## Task to carry out
Print out each record below, unaltered and complete, without its images.

Records from a dataset
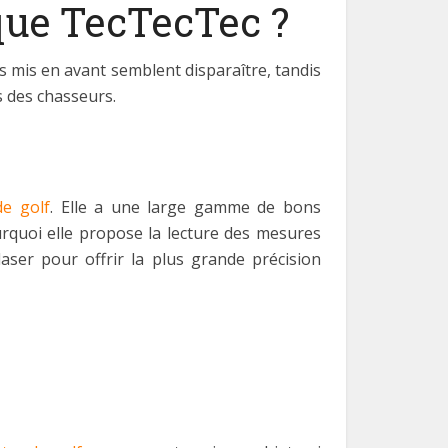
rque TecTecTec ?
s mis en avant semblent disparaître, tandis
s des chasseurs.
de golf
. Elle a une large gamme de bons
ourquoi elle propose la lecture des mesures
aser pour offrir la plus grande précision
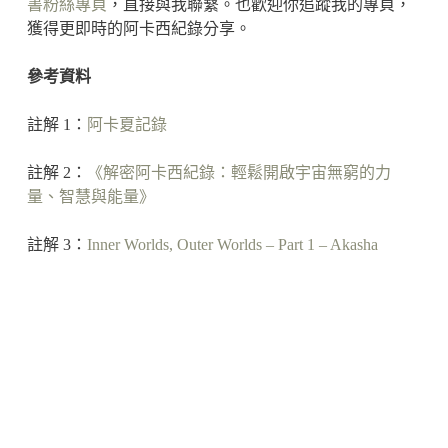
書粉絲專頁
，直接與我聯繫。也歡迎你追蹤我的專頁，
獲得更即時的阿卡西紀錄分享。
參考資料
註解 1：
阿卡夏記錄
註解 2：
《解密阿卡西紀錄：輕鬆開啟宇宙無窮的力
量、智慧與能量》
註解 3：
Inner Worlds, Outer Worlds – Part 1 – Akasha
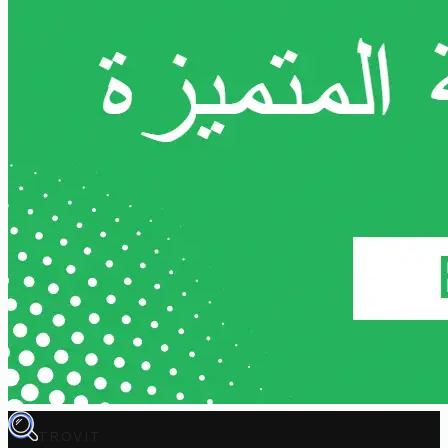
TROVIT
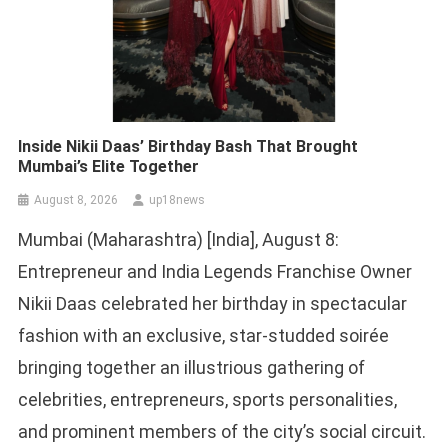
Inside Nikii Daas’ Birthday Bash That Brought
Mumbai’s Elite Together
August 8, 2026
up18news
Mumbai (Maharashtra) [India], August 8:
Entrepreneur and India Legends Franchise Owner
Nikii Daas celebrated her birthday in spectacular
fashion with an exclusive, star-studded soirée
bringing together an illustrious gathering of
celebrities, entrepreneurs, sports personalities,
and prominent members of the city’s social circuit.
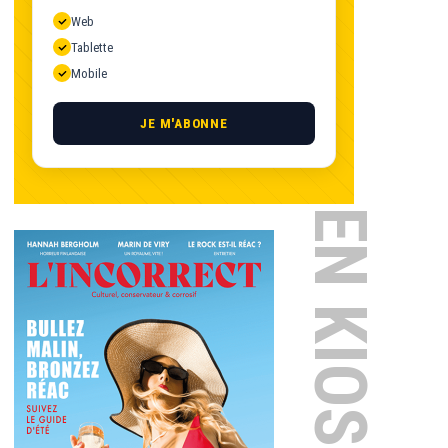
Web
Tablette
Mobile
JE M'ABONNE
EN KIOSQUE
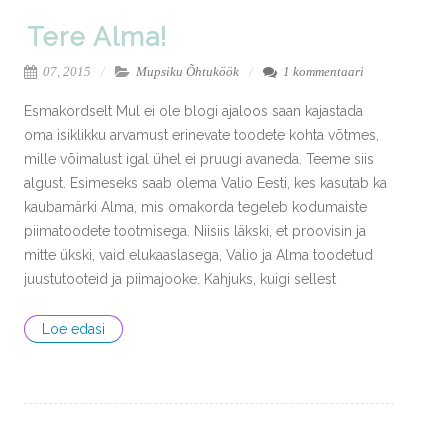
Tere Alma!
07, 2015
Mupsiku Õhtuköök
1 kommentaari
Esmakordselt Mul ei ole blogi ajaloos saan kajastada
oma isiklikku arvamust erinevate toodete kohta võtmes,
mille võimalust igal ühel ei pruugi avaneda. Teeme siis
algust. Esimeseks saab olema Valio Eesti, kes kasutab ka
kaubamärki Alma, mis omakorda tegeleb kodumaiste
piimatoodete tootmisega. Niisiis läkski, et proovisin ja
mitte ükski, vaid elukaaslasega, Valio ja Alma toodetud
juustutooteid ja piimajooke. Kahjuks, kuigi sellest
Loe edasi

## Response to the exercise
rque TecTecTec ?
s mis en avant semblent disparaître, tandis
s des chasseurs.
de golf
. Elle a une large gamme de bons
ourquoi elle propose la lecture des mesures
aser pour offrir la plus grande précision
書粉絲專頁
，直接與我聯繫。也歡迎你追蹤我的專頁，
獲得更即時的阿卡西紀錄分享。
參考資料
註解 1：
阿卡夏記錄
註解 2：
《解密阿卡西紀錄：輕鬆開啟宇宙無窮的力
量、智慧與能量》
註解 3：
Inner Worlds, Outer Worlds – Part 1 – Akasha
TROVIT
Inside Nikii Daas’ Birthday Bash That Brought
Mumbai’s Elite Together
August 8, 2026
up18news
Mumbai (Maharashtra) [India], August 8:
Entrepreneur and India Legends Franchise Owner
Nikii Daas celebrated her birthday in spectacular
fashion with an exclusive, star-studded soirée
bringing together an illustrious gathering of
celebrities, entrepreneurs, sports personalities,
and prominent members of the city’s social circuit.
Web
Tablette
Mobile
JE M'ABONNE
EN KIOSQUE
Tere Alma!
07, 2015
Mupsiku Õhtuköök
1 kommentaari
Esmakordselt Mul ei ole blogi ajaloos saan kajastada
oma isiklikku arvamust erinevate toodete kohta võtmes,
mille võimalust igal ühel ei pruugi avaneda. Teeme siis
algust. Esimeseks saab olema Valio Eesti, kes kasutab ka
kaubamärki Alma, mis omakorda tegeleb kodumaiste
piimatoodete tootmisega. Niisiis läkski, et proovisin ja
mitte ükski, vaid elukaaslasega, Valio ja Alma toodetud
juustutooteid ja piimajooke. Kahjuks, kuigi sellest
Loe edasi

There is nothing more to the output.